Retype the line with "Where is the roof at (1261, 470)? Give a box." in it, then each line after it to the end of the data, word for word.

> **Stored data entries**

=-=-=-=-=

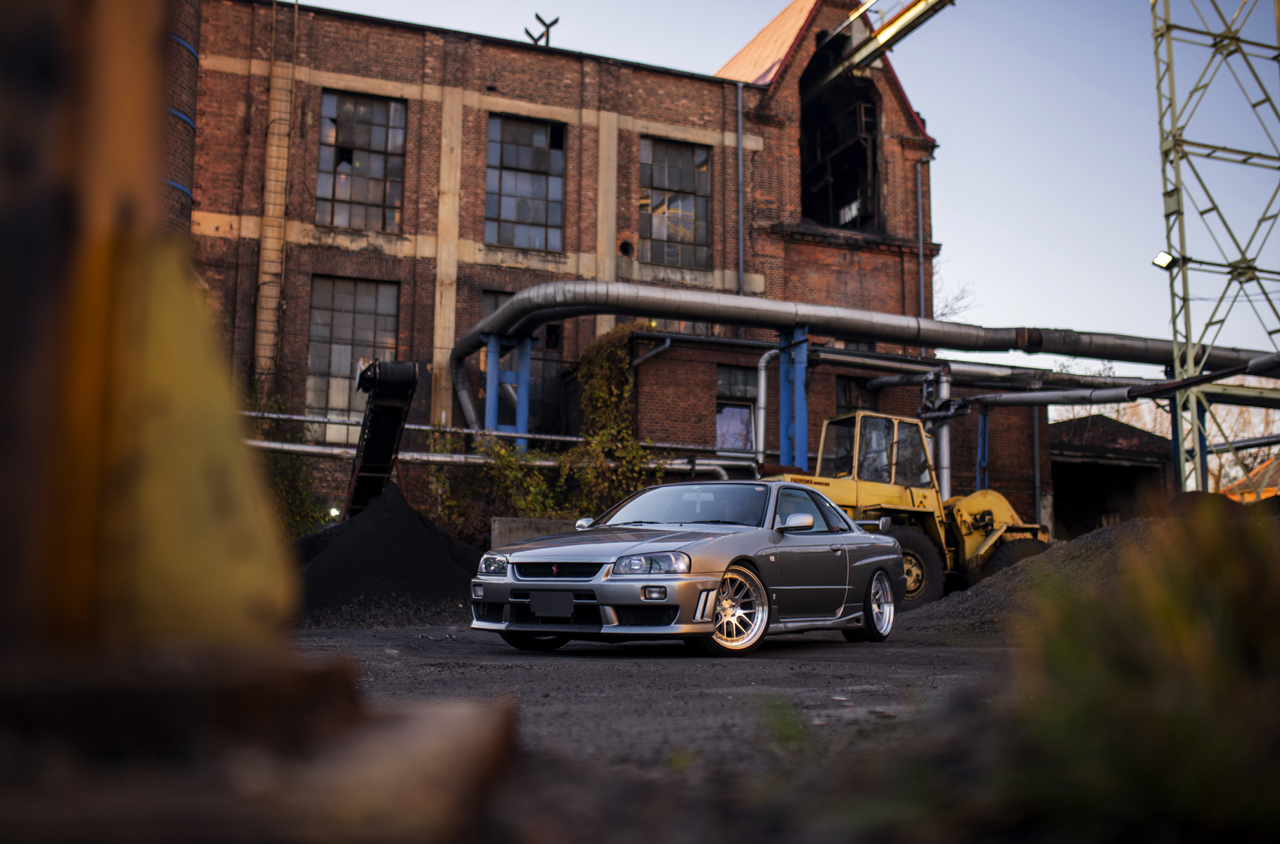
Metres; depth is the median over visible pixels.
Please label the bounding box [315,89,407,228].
window
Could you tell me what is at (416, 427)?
pipe
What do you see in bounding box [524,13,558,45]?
metal bracket
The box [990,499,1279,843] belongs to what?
grass clump
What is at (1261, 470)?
roof
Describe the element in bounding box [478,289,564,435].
window
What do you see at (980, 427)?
blue post
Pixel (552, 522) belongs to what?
concrete block
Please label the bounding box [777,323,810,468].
blue column
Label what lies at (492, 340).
blue post
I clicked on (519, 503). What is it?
shrub
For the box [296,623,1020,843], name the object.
gravel ground
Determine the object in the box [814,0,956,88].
steel beam
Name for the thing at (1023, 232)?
sky
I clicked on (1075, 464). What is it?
shed
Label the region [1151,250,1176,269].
floodlight
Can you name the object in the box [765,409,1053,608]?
wheel loader
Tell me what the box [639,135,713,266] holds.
window
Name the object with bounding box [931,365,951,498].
pipe
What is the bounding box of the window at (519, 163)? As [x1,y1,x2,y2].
[484,113,566,251]
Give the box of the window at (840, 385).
[835,374,878,416]
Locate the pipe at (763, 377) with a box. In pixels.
[752,349,774,463]
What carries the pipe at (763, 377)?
attached to the brick building at (529, 87)
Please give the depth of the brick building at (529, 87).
26.25 m
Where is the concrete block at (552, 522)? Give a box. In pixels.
[488,515,584,549]
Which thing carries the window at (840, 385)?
in the brick building at (529, 87)
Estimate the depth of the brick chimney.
21.56 m
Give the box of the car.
[470,478,902,654]
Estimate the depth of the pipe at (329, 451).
21.98 m
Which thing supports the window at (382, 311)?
in the brick building at (529, 87)
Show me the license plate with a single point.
(542, 604)
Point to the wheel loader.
(967, 544)
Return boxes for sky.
[319,0,1279,364]
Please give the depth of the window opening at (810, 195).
29.95 m
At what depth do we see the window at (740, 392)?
25.36 m
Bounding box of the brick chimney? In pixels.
[158,0,201,242]
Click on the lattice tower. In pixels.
(1183, 257)
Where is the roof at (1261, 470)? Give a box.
[1221,456,1279,502]
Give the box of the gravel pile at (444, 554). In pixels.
[293,481,481,626]
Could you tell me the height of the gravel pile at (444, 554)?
1.452 m
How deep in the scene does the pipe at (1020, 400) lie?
21.76 m
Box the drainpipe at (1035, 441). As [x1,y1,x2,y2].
[1031,407,1042,525]
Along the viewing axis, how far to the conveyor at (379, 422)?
18.42 m
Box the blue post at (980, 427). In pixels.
[975,407,990,490]
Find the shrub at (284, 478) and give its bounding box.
[245,389,328,533]
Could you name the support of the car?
on the gravel ground at (803, 653)
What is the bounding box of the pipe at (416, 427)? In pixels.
[240,410,731,454]
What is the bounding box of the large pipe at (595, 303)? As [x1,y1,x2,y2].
[462,277,1279,422]
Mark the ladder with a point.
(274, 153)
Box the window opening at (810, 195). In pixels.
[798,48,881,227]
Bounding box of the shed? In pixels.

=-=-=-=-=

> **RESULT BELOW**
Where is the roof at (1261, 470)? Give a box.
[1221,456,1279,502]
Give the box of the gravel pile at (444, 554). In pixels.
[293,481,481,626]
Could you tell me the height of the gravel pile at (444, 554)?
1.452 m
How deep in the scene does the pipe at (1020, 400) lie?
21.76 m
Box the drainpipe at (1035, 441). As [x1,y1,x2,y2].
[1031,407,1042,525]
Along the viewing axis, how far to the conveyor at (379, 422)?
18.42 m
Box the blue post at (980, 427). In pixels.
[975,407,990,490]
Find the shrub at (284, 478) and give its bounding box.
[245,389,328,533]
Could you name the support of the car?
on the gravel ground at (803, 653)
What is the bounding box of the pipe at (416, 427)? In pixels.
[240,410,731,454]
What is the bounding box of the large pipe at (595, 303)? As [x1,y1,x2,y2].
[462,277,1279,422]
Mark the ladder with a point.
(274, 153)
Box the window opening at (810, 195). In pixels.
[798,48,881,227]
Bounding box of the shed? In pixels.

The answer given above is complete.